INFORMATION SHOWN —
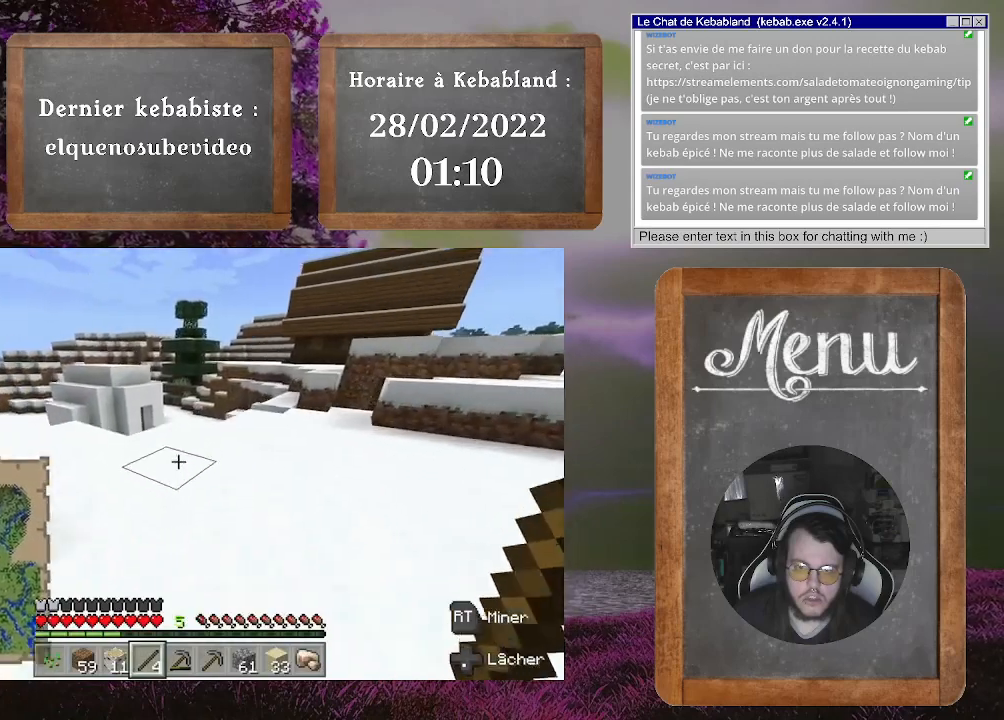
{"buttons": [], "left_stick": "up", "right_stick": "down", "events": [[133, "right_stick", "center"], [467, "right_stick", "down"]]}
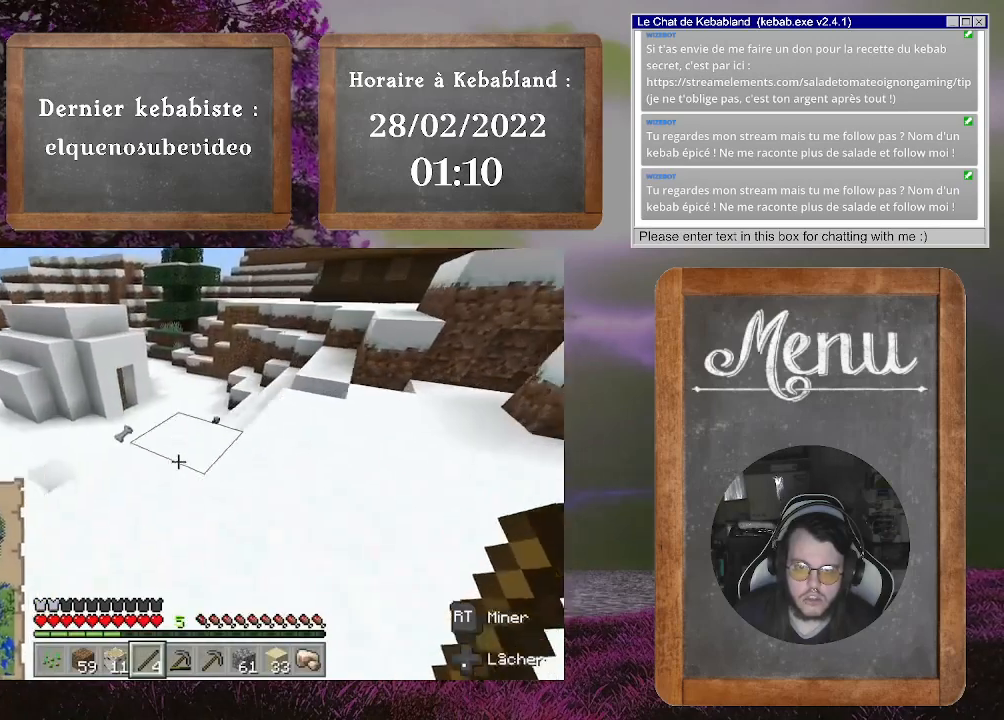
{"buttons": [], "left_stick": "center", "right_stick": "down", "events": [[167, "right_stick", "center"], [300, "left_stick", "center"], [333, "right_stick", "down"]]}
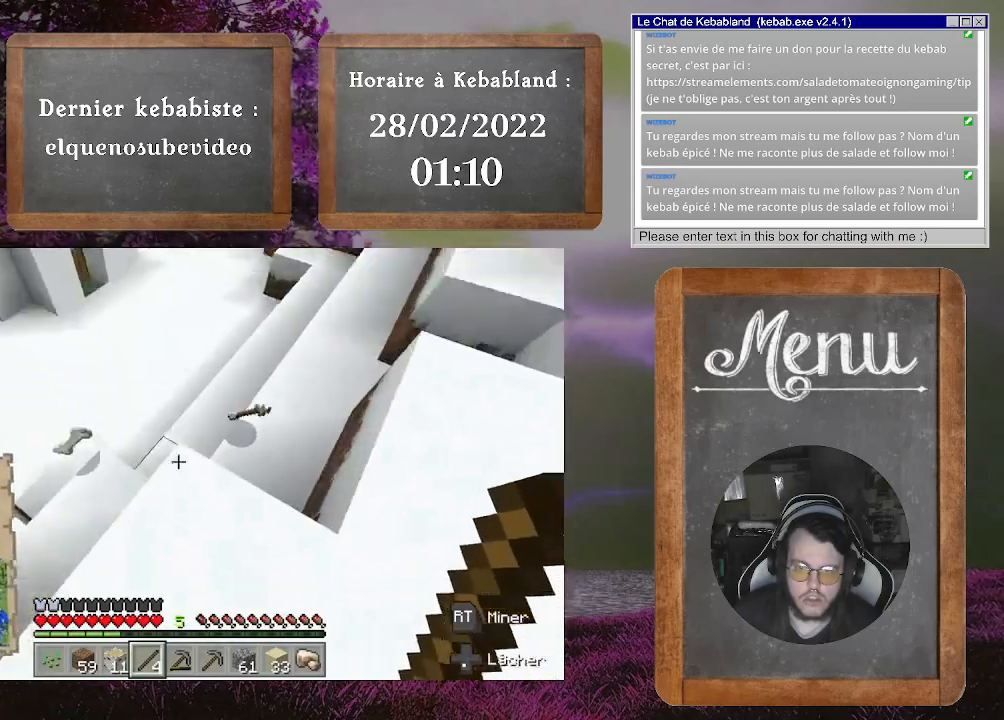
{"buttons": [], "left_stick": "up-left", "right_stick": "center", "events": [[33, "left_stick", "up"], [33, "right_stick", "center"], [100, "left_stick", "up-left"]]}
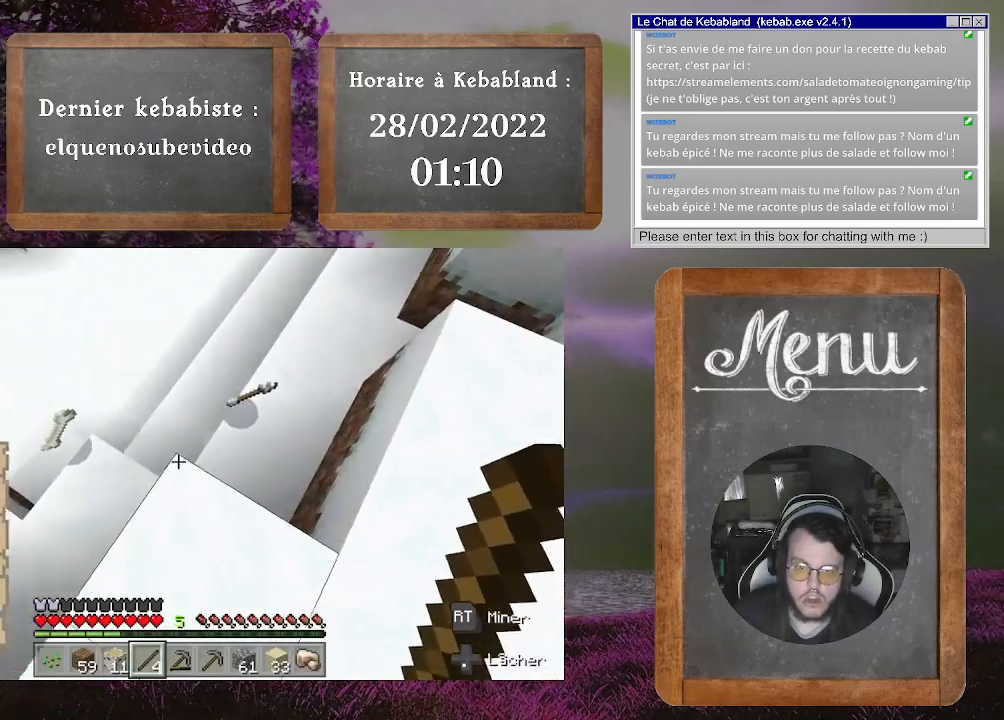
{"buttons": [], "left_stick": "up-left", "right_stick": "center", "events": []}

WHAT IS BEING ASKED —
Using the listing above, list every line in which the string "down" occurs.

ANSWER TO THIS EXERCISE —
{"buttons": [], "left_stick": "up", "right_stick": "down", "events": [[133, "right_stick", "center"], [467, "right_stick", "down"]]}
{"buttons": [], "left_stick": "center", "right_stick": "down", "events": [[167, "right_stick", "center"], [300, "left_stick", "center"], [333, "right_stick", "down"]]}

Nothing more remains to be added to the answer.